### [Tasks and exercises]
1. List the contaminants that the curtain-care text says build up on window treatments over time.
2. From the curtain-care text, set down word for word the part starting with "To keep your" and going on through "look after treatment.".
3. Rewrite the paragraph of the curtain-care text that begins "To keep your curtains in good condition" as a short bulleted list that keeps its main facts.

### [Passage provided]
>>>

Curtains add a finishing touch to a room using color, pattern and texture to accentuate a decorative theme. Curtains also modulate light, heat and sound and provide privacy. Over time, window treatments become laden with contaminants, including dust, animal dander, hair and pollen. They can also develop mold and fade.
To keep your curtains in good condition, examine them frequently for dust, wear and fading. Vacuum and spot-clean them during regular household cleaning to keep them fresh. Deep cleaning curtains at least once a year refreshes the fabric and removes pollutants. Here, we describe how to wash every kind of curtain to help you keep your window dressings clean. You will be amazed at how good they look after treatment.

<<<

### [Entries shown]
>>>

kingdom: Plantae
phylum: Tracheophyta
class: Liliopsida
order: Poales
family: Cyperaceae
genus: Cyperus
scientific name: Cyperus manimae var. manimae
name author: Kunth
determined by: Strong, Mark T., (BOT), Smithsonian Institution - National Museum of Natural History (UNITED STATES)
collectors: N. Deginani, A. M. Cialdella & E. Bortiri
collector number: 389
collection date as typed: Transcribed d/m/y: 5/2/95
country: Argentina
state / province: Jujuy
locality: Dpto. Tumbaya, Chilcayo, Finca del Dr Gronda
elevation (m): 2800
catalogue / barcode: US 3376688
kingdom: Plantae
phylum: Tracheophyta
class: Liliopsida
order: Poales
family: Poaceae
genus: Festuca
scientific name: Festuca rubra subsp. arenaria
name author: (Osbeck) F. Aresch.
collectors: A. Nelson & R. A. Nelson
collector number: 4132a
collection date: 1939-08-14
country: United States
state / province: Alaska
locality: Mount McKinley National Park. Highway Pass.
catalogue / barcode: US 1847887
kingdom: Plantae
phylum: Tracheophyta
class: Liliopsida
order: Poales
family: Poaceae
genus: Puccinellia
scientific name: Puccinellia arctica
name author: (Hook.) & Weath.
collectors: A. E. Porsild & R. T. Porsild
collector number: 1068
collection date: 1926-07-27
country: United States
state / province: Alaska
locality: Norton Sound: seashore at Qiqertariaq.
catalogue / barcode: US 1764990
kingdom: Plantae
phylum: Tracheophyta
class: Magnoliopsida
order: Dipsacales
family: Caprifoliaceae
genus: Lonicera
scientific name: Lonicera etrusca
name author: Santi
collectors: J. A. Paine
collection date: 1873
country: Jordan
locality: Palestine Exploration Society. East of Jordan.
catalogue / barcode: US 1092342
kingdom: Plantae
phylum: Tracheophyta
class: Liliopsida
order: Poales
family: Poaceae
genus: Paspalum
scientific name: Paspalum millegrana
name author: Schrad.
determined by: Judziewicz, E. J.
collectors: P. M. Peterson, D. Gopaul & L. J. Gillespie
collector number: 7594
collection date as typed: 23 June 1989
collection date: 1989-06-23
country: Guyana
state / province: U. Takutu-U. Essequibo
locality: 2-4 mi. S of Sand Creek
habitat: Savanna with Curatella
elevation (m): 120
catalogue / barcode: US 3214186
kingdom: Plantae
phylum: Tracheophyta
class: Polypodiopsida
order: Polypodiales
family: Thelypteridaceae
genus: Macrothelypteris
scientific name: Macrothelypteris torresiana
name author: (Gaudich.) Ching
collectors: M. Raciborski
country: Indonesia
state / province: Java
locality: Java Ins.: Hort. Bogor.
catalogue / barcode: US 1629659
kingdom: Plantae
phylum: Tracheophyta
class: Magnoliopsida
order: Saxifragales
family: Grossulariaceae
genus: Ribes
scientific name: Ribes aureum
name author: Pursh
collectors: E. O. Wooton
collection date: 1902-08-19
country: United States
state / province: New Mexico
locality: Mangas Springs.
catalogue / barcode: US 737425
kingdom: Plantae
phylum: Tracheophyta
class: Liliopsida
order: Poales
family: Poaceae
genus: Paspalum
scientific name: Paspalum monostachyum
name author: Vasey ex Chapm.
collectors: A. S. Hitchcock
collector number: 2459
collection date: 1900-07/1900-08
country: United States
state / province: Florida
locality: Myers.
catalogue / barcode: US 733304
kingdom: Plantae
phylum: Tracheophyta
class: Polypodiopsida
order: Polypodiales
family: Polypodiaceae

<<<

### [In response]
1.
- Dust
- Animal dander
- Hair
- Pollen

2.
To keep your curtains in good condition, examine them frequently for dust, wear and fading. Vacuum and spot-clean them during regular household cleaning to keep them fresh. Deep cleaning curtains at least once a year refreshes the fabric and removes pollutants. Here, we describe how to wash every kind of curtain to help you keep your window dressings clean. You will be amazed at how good they look after treatment.

3.
- Check curtains often for dust, wear and fading.
- Vacuum and spot-clean them during regular household cleaning.
- Deep clean them at least once a year to refresh the fabric and remove pollutants.
- The text goes on to describe how to wash every kind of curtain.